THE TASK: Word for word, restate the data that follows, omitting the images.

---------- TASK INPUT ----------

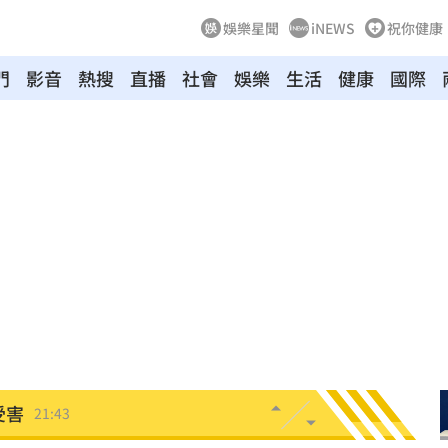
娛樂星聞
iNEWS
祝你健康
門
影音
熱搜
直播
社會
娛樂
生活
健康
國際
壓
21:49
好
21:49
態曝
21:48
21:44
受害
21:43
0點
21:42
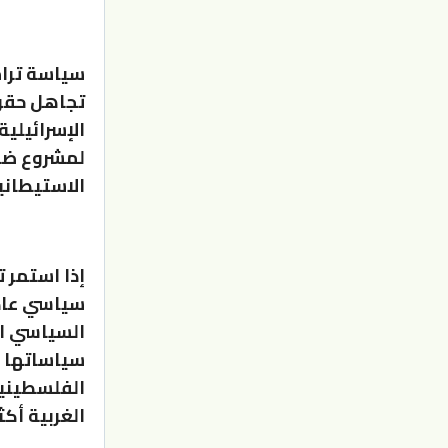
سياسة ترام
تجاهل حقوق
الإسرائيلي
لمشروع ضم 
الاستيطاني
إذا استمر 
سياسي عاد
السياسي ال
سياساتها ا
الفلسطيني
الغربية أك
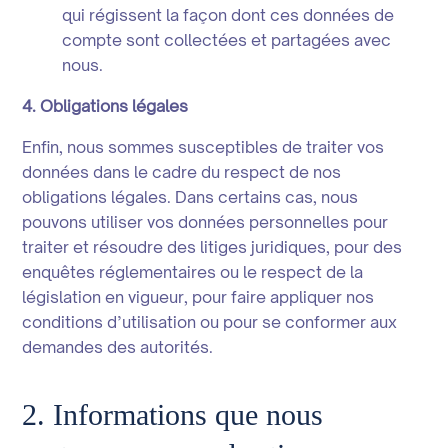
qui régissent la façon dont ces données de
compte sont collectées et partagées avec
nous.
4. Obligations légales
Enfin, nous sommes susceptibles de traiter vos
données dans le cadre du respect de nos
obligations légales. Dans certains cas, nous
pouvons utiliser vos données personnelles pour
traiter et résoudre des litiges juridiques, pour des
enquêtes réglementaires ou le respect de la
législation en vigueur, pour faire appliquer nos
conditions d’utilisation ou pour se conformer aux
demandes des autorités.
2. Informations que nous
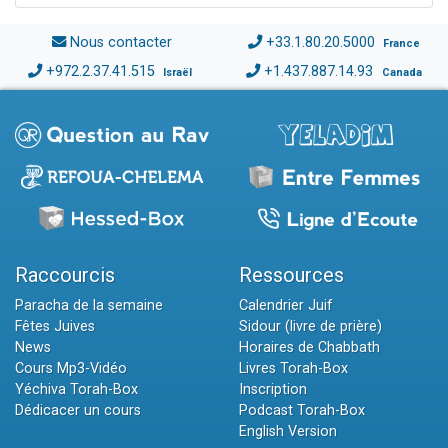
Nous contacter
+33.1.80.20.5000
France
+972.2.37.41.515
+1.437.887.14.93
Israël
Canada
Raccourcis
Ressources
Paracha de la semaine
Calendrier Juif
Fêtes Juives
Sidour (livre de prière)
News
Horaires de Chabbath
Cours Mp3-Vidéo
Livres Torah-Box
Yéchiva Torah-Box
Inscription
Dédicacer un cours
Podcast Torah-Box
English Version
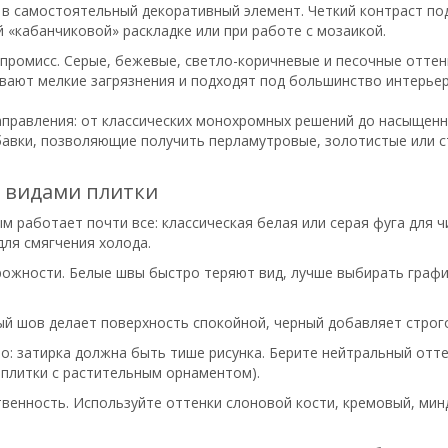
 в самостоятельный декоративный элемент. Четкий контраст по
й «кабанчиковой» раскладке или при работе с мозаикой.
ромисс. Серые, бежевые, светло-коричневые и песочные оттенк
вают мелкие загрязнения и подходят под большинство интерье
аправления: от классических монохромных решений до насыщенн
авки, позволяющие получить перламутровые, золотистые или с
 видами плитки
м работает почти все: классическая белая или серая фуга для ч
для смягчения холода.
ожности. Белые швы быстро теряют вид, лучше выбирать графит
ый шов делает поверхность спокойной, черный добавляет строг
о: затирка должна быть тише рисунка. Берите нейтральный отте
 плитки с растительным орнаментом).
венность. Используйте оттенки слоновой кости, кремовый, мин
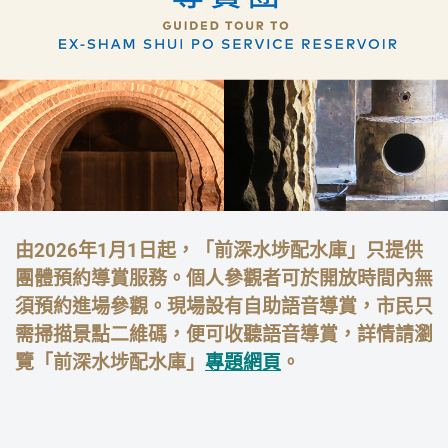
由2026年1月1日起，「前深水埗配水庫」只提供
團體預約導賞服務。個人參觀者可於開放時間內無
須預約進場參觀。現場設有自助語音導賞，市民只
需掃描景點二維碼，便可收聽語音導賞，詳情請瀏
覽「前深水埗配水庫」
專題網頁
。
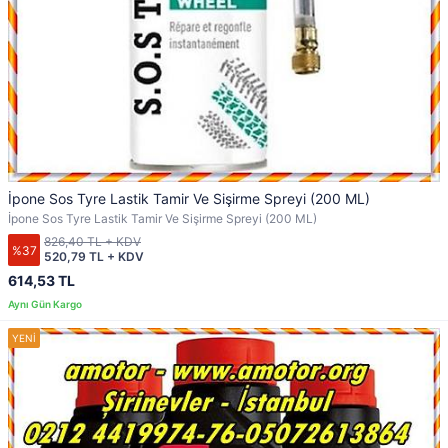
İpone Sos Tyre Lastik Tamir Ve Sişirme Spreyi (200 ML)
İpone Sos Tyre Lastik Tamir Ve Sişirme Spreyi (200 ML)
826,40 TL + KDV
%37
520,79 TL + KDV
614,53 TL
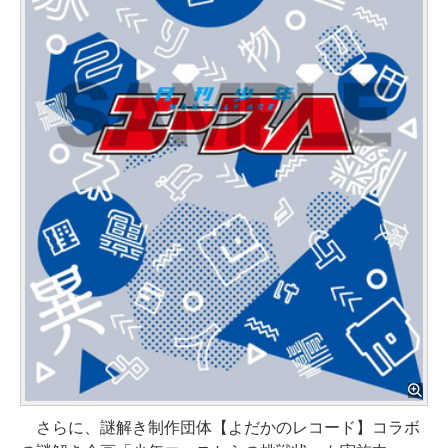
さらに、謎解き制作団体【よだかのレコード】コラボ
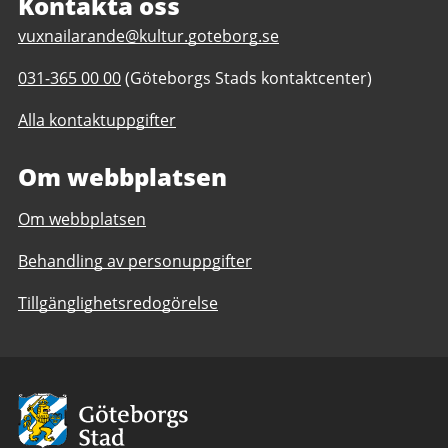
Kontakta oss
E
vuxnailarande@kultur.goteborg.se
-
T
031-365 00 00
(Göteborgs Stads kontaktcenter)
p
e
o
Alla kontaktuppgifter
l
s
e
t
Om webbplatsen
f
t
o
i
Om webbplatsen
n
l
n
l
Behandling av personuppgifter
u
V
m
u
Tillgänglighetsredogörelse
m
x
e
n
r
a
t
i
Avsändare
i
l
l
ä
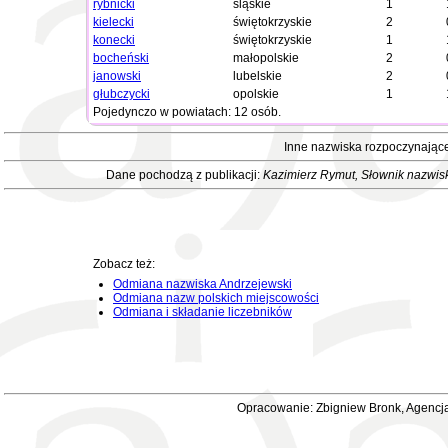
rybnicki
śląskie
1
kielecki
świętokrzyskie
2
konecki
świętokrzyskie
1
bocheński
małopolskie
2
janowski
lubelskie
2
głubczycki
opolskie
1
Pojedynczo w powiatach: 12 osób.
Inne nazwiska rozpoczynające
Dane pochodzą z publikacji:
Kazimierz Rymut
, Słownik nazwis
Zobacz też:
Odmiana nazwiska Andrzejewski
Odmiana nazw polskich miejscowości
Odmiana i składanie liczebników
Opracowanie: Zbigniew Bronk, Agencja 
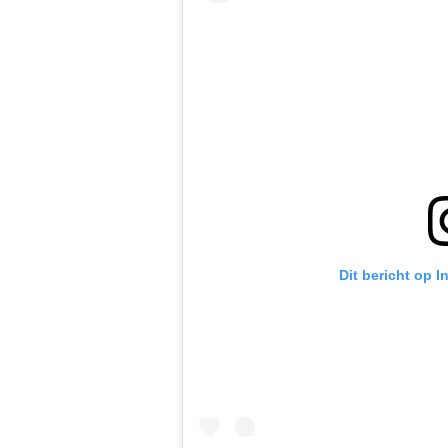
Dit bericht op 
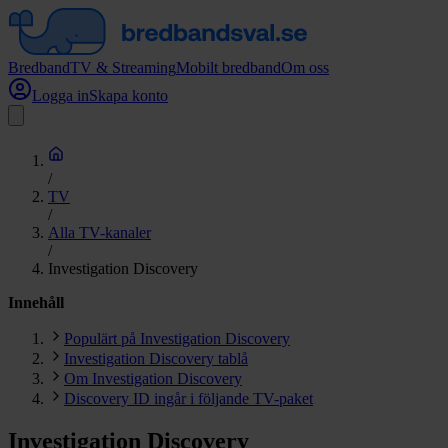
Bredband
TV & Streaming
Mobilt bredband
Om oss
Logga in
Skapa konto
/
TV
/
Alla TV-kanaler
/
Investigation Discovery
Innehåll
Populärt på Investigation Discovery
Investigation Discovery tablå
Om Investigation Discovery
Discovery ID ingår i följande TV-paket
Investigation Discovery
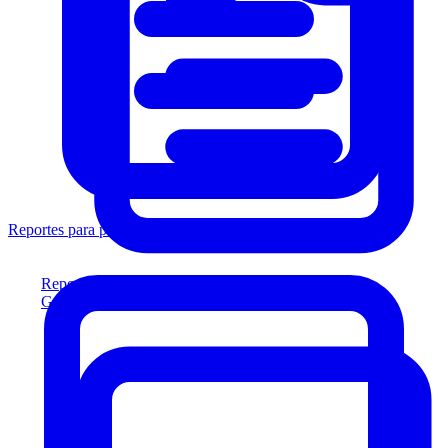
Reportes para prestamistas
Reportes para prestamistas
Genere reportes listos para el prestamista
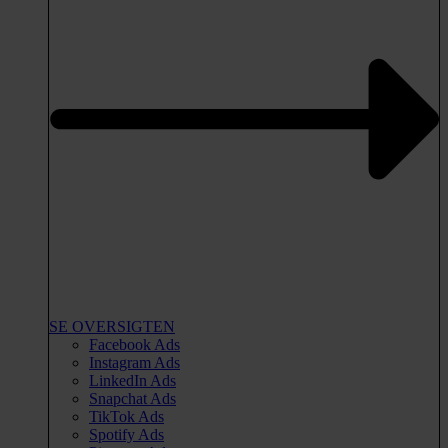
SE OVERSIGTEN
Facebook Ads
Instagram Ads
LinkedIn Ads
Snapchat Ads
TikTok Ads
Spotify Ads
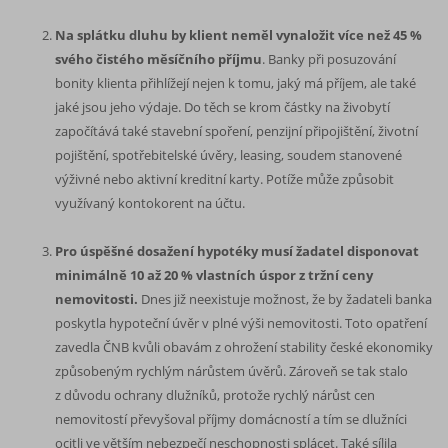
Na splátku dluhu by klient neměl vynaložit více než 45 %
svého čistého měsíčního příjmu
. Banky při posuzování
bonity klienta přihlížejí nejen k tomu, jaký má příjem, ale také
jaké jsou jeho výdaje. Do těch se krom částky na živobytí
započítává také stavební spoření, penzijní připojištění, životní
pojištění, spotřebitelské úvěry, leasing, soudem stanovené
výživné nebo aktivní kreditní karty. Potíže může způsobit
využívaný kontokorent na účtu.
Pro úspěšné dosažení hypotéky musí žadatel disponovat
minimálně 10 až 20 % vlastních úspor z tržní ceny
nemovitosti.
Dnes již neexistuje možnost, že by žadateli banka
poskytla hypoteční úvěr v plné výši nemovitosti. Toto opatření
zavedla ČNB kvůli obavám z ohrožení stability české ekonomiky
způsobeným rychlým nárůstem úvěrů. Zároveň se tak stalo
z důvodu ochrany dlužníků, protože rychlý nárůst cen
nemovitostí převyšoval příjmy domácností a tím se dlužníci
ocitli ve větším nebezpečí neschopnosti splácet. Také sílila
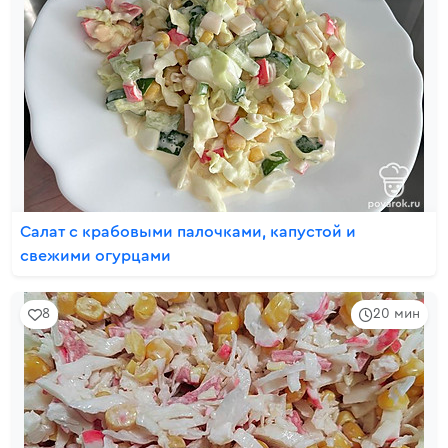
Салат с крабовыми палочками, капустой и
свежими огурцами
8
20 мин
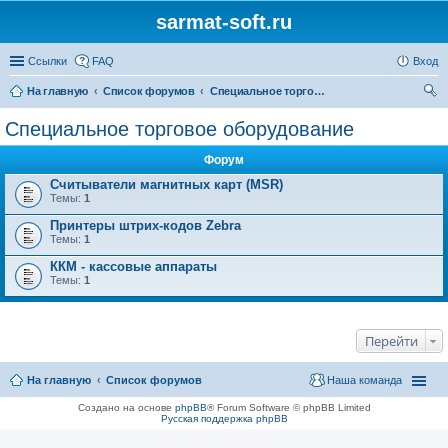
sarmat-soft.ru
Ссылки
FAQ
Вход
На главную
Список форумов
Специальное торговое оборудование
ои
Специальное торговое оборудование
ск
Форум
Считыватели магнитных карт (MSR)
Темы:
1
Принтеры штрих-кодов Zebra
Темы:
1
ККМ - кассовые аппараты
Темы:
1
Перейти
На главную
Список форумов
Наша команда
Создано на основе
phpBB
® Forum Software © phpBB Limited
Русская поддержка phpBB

----------

ANSWER FOR THIS EXERCISE:
娛樂星聞
iNEWS
祝你健康
門
影音
熱搜
直播
社會
娛樂
生活
健康
國際
壓
21:49
好
21:49
態曝
21:48
21:44
受害
21:43
0點
21:42
سياسة ترام
تجاهل حقوق
الإسرائيلي
لمشروع ضم 
الاستيطاني
إذا استمر 
سياسي عاد
السياسي ال
سياساتها ا
الفلسطيني
الغربية أك
qui régissent la façon dont ces données de
compte sont collectées et partagées avec
nous.
4. Obligations légales
Enfin, nous sommes susceptibles de traiter vos
données dans le cadre du respect de nos
obligations légales. Dans certains cas, nous
pouvons utiliser vos données personnelles pour
traiter et résoudre des litiges juridiques, pour des
enquêtes réglementaires ou le respect de la
législation en vigueur, pour faire appliquer nos
conditions d’utilisation ou pour se conformer aux
demandes des autorités.
2. Informations que nous
Nous contacter
+33.1.80.20.5000
France
+972.2.37.41.515
+1.437.887.14.93
Israël
Canada
Raccourcis
Ressources
Paracha de la semaine
Calendrier Juif
Fêtes Juives
Sidour (livre de prière)
News
Horaires de Chabbath
Cours Mp3-Vidéo
Livres Torah-Box
Yéchiva Torah-Box
Inscription
Dédicacer un cours
Podcast Torah-Box
English Version
 в самостоятельный декоративный элемент. Четкий контраст по
й «кабанчиковой» раскладке или при работе с мозаикой.
ромисс. Серые, бежевые, светло-коричневые и песочные оттенк
вают мелкие загрязнения и подходят под большинство интерье
аправления: от классических монохромных решений до насыщенн
авки, позволяющие получить перламутровые, золотистые или с
 видами плитки
м работает почти все: классическая белая или серая фуга для ч
для смягчения холода.
ожности. Белые швы быстро теряют вид, лучше выбирать графит
ый шов делает поверхность спокойной, черный добавляет строг
о: затирка должна быть тише рисунка. Берите нейтральный отте
 плитки с растительным орнаментом).
венность. Используйте оттенки слоновой кости, кремовый, мин
由2026年1月1日起，「前深水埗配水庫」只提供
團體預約導賞服務。個人參觀者可於開放時間內無
須預約進場參觀。現場設有自助語音導賞，市民只
需掃描景點二維碼，便可收聽語音導賞，詳情請瀏
覽「前深水埗配水庫」
專題網頁
。
İpone Sos Tyre Lastik Tamir Ve Sişirme Spreyi (200 ML)
İpone Sos Tyre Lastik Tamir Ve Sişirme Spreyi (200 ML)
826,40 TL + KDV
%37
520,79 TL + KDV
614,53 TL
さらに、謎解き制作団体【よだかのレコード】コラボ
Kontakta oss
E
vuxnailarande@kultur.goteborg.se
-
T
031-365 00 00
(Göteborgs Stads kontaktcenter)
p
e
o
Alla kontaktuppgifter
l
s
e
t
Om webbplatsen
f
t
o
i
Om webbplatsen
n
l
n
l
Behandling av personuppgifter
u
V
m
u
Tillgänglighetsredogörelse
m
x
e
n
r
a
t
i
Avsändare
i
l
l
ä
rybnicki
śląskie
1
kielecki
świętokrzyskie
2
konecki
świętokrzyskie
1
bocheński
małopolskie
2
janowski
lubelskie
2
głubczycki
opolskie
1
Pojedynczo w powiatach: 12 osób.
Inne nazwiska rozpoczynające
Dane pochodzą z publikacji:
Kazimierz Rymut
, Słownik nazwis
Zobacz też:
Odmiana nazwiska Andrzejewski
Odmiana nazw polskich miejscowości
Odmiana i składanie liczebników
Opracowanie: Zbigniew Bronk, Agencja 
Dit bericht op 
Bredband
TV & Streaming
Mobilt bredband
Om oss
Logga in
Skapa konto
/
TV
/
Alla TV-kanaler
/
Investigation Discovery
Innehåll
Populärt på Investigation Discovery
Investigation Discovery tablå
Om Investigation Discovery
Discovery ID ingår i följande TV-paket
Investigation Discovery
Reportes para prestamistas
Reportes para prestamistas
Genere reportes listos para el prestamista
SE OVERSIGTEN
Facebook Ads
Instagram Ads
LinkedIn Ads
Snapchat Ads
TikTok Ads
Spotify Ads
Na splátku dluhu by klient neměl vynaložit více než 45 %
svého čistého měsíčního příjmu
. Banky při posuzování
bonity klienta přihlížejí nejen k tomu, jaký má příjem, ale také
jaké jsou jeho výdaje. Do těch se krom částky na živobytí
započítává také stavební spoření, penzijní připojištění, životní
pojištění, spotřebitelské úvěry, leasing, soudem stanovené
výživné nebo aktivní kreditní karty. Potíže může způsobit
využívaný kontokorent na účtu.
Pro úspěšné dosažení hypotéky musí žadatel disponovat
minimálně 10 až 20 % vlastních úspor z tržní ceny
nemovitosti.
Dnes již neexistuje možnost, že by žadateli banka
poskytla hypoteční úvěr v plné výši nemovitosti. Toto opatření
zavedla ČNB kvůli obavám z ohrožení stability české ekonomiky
způsobeným rychlým nárůstem úvěrů. Zároveň se tak stalo
z důvodu ochrany dlužníků, protože rychlý nárůst cen
nemovitostí převyšoval příjmy domácností a tím se dlužníci
ocitli ve větším nebezpečí neschopnosti splácet. Také sílila
Салат с крабовыми палочками, капустой и
свежими огурцами
8
20 мин
sarmat-soft.ru
Ссылки
FAQ
Вход
На главную
Список форумов
Специальное торговое оборудование
ои
Специальное торговое оборудование
ск
Форум
Считыватели магнитных карт (MSR)
Темы:
1
Принтеры штрих-кодов Zebra
Темы:
1
ККМ - кассовые аппараты
Темы:
1
Перейти
На главную
Список форумов
Наша команда
Создано на основе
phpBB
® Forum Software © phpBB Limited
Русская поддержка phpBB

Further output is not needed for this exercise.